* What you have to do *
The required answer is each line in the entries below where "text" occurs.

** Opening Entries provided block **

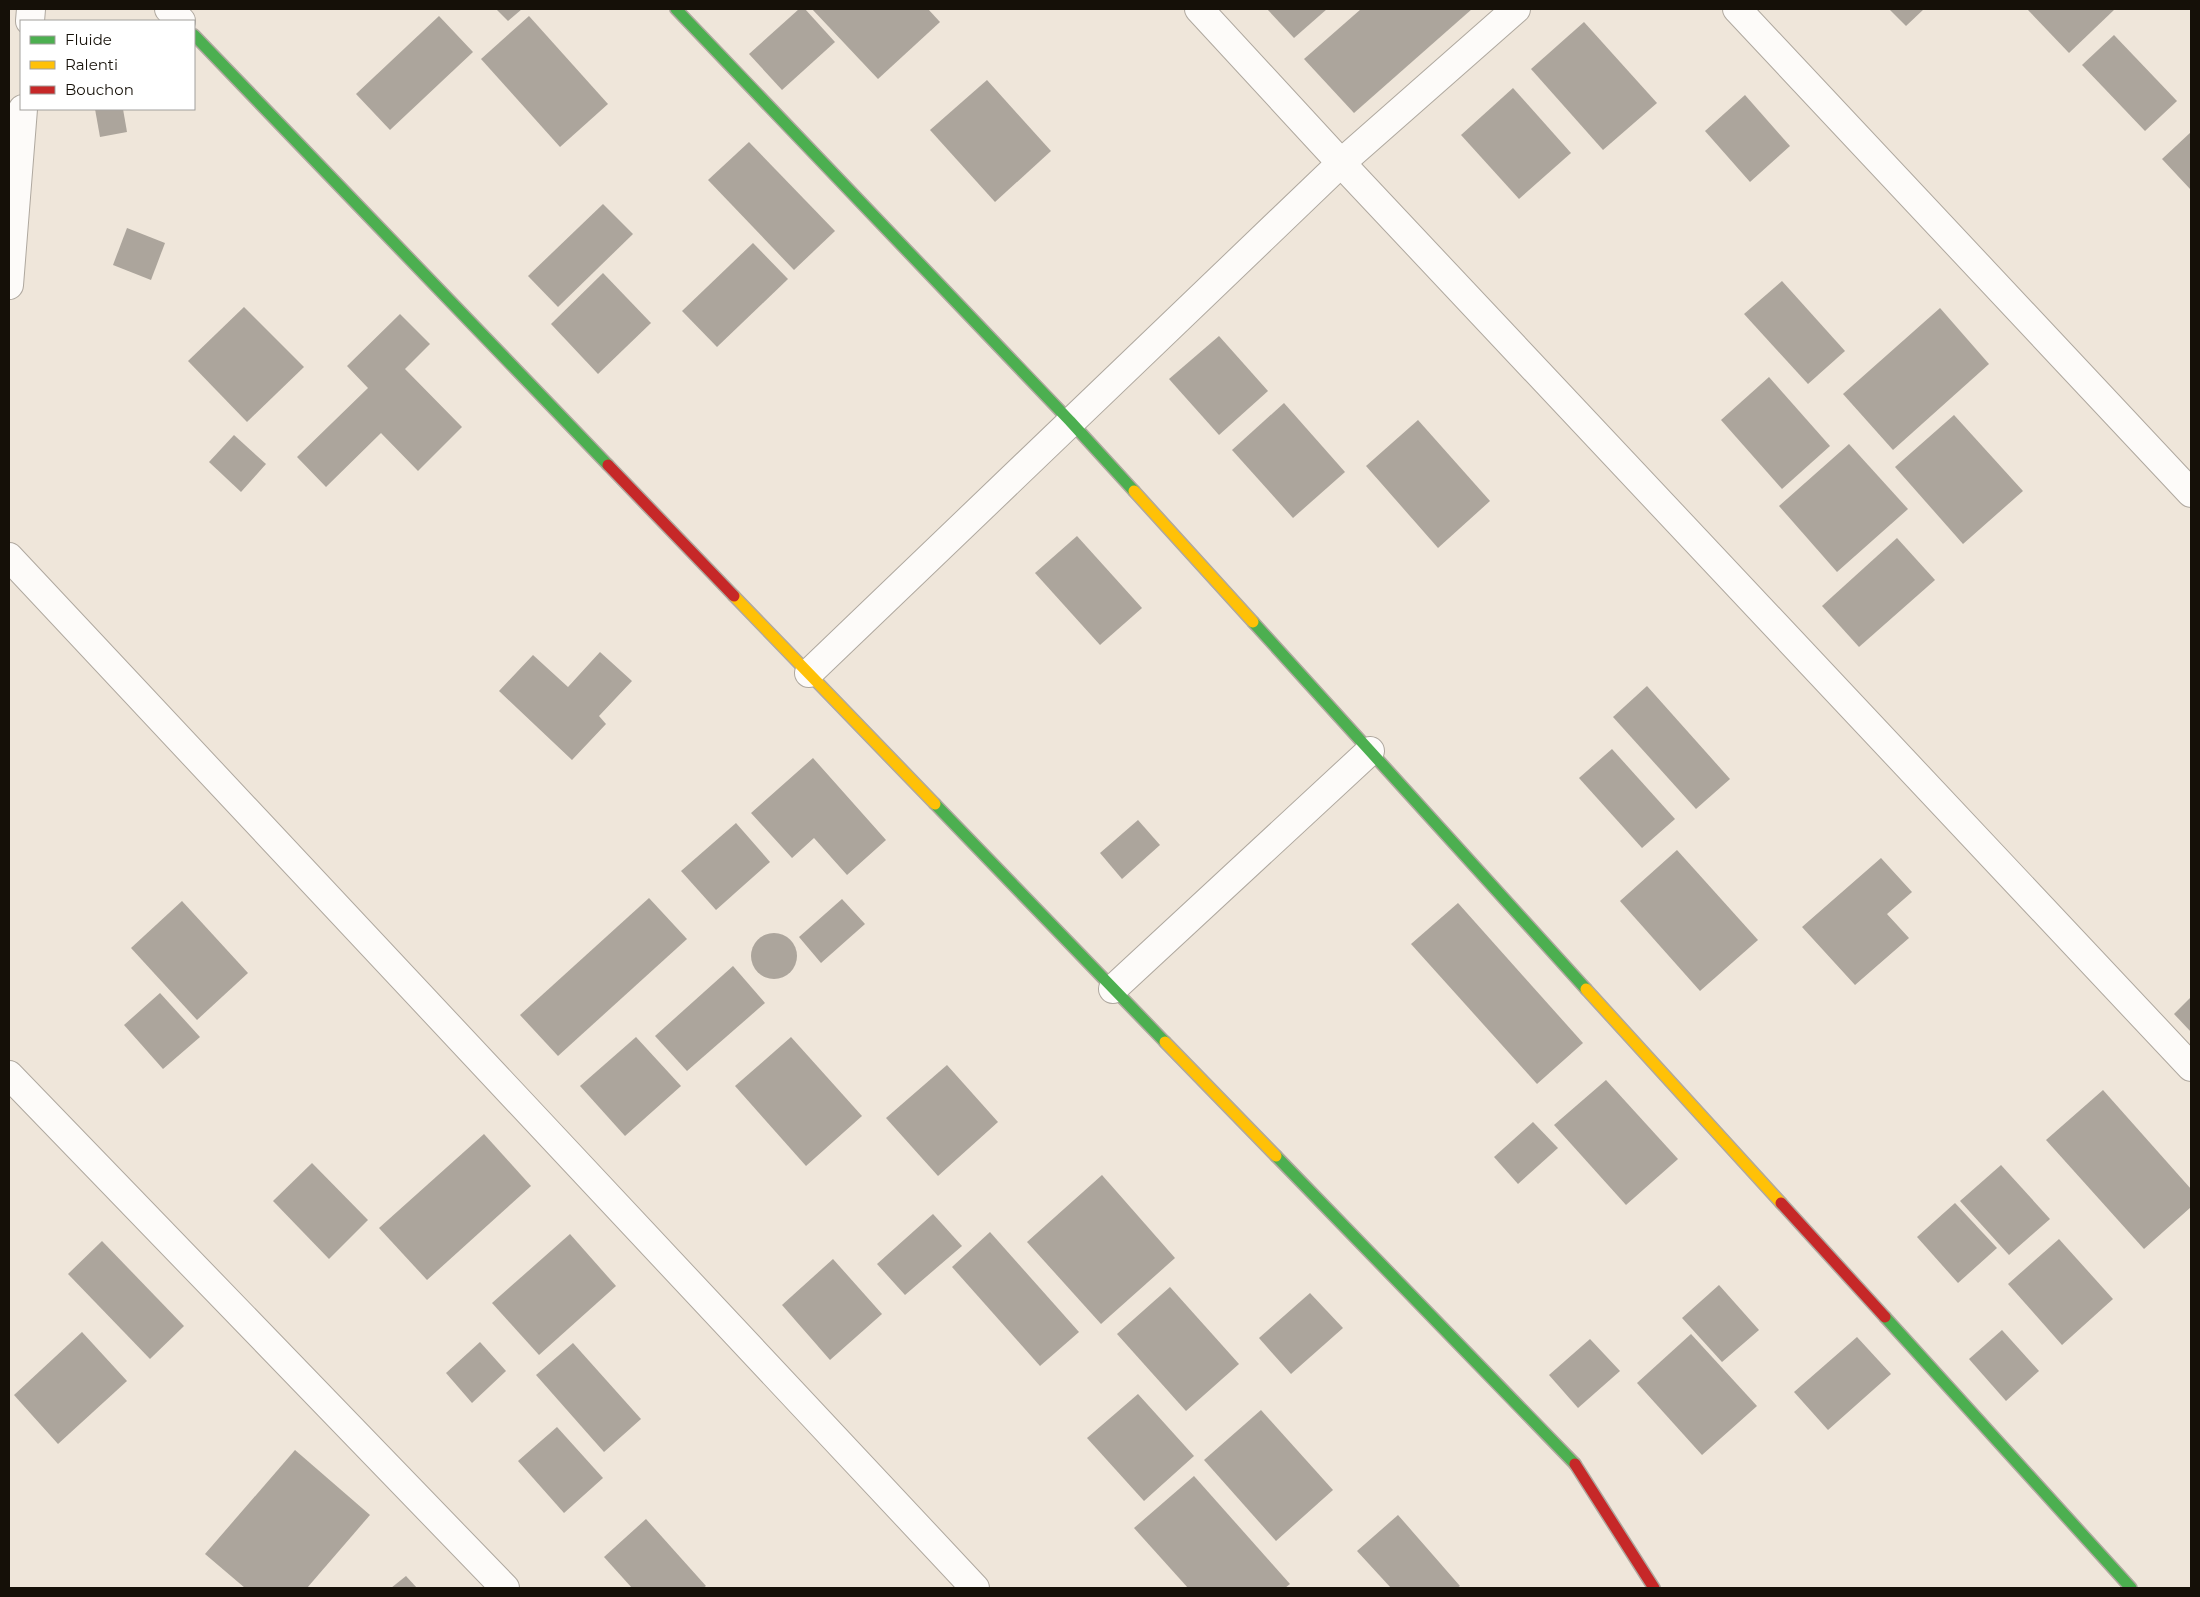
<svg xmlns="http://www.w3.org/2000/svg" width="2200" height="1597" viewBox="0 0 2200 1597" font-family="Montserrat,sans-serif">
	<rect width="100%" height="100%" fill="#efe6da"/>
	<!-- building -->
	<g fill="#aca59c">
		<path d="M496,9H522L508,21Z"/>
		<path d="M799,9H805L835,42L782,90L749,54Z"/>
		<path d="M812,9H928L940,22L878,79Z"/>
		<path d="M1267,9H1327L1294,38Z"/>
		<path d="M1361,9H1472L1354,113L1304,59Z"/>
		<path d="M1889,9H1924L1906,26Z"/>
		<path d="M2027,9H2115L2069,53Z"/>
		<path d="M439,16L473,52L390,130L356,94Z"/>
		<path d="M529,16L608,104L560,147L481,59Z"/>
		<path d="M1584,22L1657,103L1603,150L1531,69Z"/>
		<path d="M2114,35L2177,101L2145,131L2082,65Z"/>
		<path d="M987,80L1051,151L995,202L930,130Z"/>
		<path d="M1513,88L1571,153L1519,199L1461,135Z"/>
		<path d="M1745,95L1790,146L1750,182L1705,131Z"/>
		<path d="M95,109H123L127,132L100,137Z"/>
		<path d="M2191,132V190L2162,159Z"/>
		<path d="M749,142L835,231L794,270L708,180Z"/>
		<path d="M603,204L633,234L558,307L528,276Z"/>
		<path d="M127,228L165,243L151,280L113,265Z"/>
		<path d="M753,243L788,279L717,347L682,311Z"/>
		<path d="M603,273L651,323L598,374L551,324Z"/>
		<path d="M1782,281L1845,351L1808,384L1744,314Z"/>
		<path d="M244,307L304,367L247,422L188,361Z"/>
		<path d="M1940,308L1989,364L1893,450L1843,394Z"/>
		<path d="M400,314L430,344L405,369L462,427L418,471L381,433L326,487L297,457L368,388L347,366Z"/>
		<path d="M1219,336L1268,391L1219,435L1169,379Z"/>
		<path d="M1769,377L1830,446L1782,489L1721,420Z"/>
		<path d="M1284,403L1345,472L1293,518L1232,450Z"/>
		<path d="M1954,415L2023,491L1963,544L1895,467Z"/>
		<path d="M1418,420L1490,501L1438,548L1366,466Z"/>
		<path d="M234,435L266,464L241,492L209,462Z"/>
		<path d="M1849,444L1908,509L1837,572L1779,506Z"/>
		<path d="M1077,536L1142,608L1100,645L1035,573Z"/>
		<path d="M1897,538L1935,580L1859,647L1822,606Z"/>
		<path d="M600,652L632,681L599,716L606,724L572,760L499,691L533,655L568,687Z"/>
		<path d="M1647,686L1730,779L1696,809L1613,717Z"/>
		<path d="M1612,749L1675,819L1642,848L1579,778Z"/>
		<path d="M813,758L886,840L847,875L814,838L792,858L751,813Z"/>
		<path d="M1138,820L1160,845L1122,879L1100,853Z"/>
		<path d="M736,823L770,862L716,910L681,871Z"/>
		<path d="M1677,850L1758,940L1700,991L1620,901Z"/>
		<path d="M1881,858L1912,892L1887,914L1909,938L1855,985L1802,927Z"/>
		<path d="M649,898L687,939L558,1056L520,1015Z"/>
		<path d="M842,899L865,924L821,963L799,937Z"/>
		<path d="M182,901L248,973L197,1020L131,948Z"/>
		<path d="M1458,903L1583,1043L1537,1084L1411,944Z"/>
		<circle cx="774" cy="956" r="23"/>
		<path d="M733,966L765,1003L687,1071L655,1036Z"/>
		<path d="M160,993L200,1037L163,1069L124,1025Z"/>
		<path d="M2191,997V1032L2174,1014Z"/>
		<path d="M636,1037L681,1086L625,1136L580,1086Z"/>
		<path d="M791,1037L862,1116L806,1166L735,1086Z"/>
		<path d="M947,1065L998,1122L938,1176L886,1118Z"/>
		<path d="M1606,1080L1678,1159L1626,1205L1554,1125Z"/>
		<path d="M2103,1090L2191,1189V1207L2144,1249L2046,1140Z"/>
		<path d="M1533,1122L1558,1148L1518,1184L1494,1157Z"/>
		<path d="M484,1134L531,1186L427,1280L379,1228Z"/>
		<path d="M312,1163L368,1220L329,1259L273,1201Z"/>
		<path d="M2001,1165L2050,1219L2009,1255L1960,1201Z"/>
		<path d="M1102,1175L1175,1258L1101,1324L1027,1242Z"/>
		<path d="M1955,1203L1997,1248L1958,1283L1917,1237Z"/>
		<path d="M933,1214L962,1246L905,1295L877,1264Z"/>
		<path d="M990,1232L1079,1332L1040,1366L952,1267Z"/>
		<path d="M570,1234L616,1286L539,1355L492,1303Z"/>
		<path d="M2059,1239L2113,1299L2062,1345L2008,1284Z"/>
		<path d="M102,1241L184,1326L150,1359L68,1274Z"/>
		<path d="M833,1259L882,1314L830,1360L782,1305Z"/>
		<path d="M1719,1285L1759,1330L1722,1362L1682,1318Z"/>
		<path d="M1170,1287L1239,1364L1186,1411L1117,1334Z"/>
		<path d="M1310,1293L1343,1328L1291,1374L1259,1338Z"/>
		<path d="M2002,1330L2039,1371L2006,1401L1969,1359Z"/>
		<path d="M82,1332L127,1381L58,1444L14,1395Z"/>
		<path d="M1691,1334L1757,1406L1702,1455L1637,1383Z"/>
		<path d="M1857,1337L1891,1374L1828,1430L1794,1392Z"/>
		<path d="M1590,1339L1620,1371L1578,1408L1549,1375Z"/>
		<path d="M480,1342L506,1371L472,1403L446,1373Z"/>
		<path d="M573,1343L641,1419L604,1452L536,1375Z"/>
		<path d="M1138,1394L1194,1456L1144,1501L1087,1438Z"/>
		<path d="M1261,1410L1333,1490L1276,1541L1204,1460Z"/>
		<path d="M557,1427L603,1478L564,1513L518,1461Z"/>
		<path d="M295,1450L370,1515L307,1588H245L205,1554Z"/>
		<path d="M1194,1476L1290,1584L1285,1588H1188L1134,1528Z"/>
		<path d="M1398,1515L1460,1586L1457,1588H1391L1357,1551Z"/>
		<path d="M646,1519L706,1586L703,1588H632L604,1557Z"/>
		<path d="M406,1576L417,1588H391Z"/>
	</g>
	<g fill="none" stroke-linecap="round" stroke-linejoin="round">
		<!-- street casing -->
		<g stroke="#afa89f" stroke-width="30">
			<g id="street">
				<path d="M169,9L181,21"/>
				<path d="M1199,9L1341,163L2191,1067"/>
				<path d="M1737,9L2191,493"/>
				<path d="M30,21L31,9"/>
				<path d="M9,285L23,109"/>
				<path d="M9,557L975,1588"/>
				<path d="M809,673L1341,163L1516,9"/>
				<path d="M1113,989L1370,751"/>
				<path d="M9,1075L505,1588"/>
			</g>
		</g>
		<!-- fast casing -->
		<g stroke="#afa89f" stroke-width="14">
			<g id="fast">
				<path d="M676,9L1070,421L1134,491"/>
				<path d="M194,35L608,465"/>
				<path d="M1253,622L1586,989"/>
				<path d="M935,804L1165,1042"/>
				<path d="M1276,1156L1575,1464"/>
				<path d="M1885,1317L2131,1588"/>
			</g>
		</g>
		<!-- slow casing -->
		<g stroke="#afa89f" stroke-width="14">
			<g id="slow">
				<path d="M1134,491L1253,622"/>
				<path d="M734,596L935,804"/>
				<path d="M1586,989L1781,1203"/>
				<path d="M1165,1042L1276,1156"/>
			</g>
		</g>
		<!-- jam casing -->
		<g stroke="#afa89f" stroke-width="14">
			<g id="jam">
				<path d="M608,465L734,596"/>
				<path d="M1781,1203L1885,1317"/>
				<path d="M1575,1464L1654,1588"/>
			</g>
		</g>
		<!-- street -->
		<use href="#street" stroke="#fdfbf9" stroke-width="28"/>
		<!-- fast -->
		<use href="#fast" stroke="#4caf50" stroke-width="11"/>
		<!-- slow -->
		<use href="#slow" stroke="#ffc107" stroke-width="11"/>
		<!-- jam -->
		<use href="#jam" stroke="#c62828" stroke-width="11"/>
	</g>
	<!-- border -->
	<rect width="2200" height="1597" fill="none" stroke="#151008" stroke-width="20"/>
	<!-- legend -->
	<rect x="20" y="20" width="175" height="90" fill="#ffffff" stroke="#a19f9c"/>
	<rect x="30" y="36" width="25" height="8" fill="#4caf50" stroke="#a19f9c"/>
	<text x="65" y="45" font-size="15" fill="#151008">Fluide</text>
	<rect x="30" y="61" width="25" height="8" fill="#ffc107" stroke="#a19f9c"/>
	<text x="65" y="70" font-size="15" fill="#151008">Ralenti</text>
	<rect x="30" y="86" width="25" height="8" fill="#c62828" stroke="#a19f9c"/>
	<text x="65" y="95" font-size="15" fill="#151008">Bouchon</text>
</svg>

** Closing Entries provided block **

* Result below *
	<text x="65" y="45" font-size="15" fill="#151008">Fluide</text>
	<text x="65" y="70" font-size="15" fill="#151008">Ralenti</text>
	<text x="65" y="95" font-size="15" fill="#151008">Bouchon</text>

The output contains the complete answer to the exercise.